The 47th Denver Film Festival is moving all but one its red-carpet screenings to a new venue this year, alongside Colorado premieres of buzzy indies such as “The Piano Lesson” and “The Brutalist,” and in-person guests including Patricia Clarkson, Marianne Jean-Baptiste and Jesse Tyler Ferguson.
The festival, Nov. 1-10 at multiple venues, will offer 185 narrative features, shorts, and documentaries, as well as parties, panels, workshops and a gala, according to nonprofit producer Denver Film.
Single tickets to screenings, plus special and gala presentations and Red Carpets, are on sale to Denver Film members on Thursday, Oct. 3, and the public on Friday, Oct. 4, at denverfilm.org/denverfilmfestival.
For the first time this year, the festival‘s opening and closing-night red carpet screenings will be at Museum of Contemporary Art Denver’s Holiday Theater, a historic building the museum restored in the Highland neighborhood that has lately hosted screenings, panels and musical performances. The Red Carpets are moving there from downtown’s Ellie Caulkins Opera House, a favored and prestigious venue that Denver Film has in recent years struggled to fill — even before the pandemic.
However, the Centerpiece presentation of “The Order” still will be at the Ellie. The film is an adaptation of a nonfiction book co-written by former Rocky Mountain News reporter and current Denver City Councilman Kevin Flynn, which looks at a violent, far-right group of neo-Nazis that operated in Washington in the 1980s. It stars Jude Law and Nicholas Holt and plays the Ellie on Nov. 8.

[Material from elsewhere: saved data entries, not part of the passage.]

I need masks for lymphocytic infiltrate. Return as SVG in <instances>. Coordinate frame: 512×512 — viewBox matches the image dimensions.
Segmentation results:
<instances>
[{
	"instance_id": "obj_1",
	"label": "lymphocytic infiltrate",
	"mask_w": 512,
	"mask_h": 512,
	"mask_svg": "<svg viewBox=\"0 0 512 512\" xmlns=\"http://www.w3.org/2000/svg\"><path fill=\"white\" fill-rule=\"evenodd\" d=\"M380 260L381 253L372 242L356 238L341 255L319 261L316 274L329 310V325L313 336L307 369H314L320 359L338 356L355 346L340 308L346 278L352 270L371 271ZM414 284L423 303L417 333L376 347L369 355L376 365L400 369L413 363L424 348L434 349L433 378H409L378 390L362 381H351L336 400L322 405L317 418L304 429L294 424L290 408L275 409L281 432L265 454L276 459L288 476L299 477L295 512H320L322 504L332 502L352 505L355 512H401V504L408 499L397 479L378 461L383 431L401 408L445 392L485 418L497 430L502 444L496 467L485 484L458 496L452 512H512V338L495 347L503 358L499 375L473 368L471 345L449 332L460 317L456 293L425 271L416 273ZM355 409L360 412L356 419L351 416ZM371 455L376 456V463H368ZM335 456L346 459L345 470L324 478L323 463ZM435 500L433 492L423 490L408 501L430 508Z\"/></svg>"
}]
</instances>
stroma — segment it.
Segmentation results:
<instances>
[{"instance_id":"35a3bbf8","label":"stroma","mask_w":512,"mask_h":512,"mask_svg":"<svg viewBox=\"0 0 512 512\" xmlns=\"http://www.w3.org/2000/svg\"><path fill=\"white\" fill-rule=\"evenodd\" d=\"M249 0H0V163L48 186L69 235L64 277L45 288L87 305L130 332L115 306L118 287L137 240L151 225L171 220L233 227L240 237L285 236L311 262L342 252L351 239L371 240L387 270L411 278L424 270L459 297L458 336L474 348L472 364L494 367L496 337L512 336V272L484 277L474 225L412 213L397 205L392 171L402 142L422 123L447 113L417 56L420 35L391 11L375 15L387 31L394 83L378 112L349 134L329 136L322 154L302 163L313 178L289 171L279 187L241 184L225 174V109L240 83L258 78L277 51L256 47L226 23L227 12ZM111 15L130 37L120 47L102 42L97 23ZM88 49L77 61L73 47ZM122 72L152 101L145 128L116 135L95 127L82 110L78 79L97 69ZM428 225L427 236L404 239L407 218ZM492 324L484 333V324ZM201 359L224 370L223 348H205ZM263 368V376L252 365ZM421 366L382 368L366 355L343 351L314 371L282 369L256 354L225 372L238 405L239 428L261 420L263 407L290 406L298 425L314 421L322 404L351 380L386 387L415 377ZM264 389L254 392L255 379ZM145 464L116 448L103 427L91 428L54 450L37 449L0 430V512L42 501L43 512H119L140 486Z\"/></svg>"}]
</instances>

Bookending it are opening and closing-night red carpets at MCA’s Holiday Theater, with the first being the Nov. 1 screening of “The Piano Lesson.” The August Wilson adaptation stars Samuel L. Jackson and John David Washington; writer Virgil Williams will appear in person to receive Denver Film’s Excellence in Writing award.
The festival will close with “September 5,” which stars Peter Sarsgaard and John Magaro in its dramatization of the 1972 Munich Olympics hostage crisis. It plays the MCA Holiday Theater on Nov. 9.
Several Denver premieres are also slated, including “The Brutalist,” “Better Man,” “The Room Next Door,” “Emilia Perez,” “Blitz,” “Oh, Canada,” “The Last Showgirl” and “Nightbitch” — that last one starring Colorado native Amy Adams.
Fest producers also said they’ll host celebs this year such as Patricia Clarkson (“Sharp Objects,” “Six Feet Under”), who will receive the Cassavetes Award at a screening of “Lilly” at MCA Denver Holiday Theater. Marianne Jean-Baptiste will receive Denver Film’s Excellence in Acting Award following a screening of “Hard Truths,” Denver Film said. Jesse Tyler Ferguson (“Modern Family”), will be on-hand for his CinemaQ LaBahn Ikon Film Award, following a screening of “All That We Love” and short film “It’s Okay.”
Directors RaMell Ross (“The Nickel Boys”), Jason Reitman (“Saturday Night”), Nnamdi Asomugha (“The Knife”), Cristiana Dell’Anna (“Cabrini”) and others will appear in person alongside their screenings.
Denver Film’s Sie FilmCenter will serve as the festival anchor, with additional screenings at the Ellie, Denver Botanic Gardens, AMC 9 + CO 10, and the MCA Holiday Theater.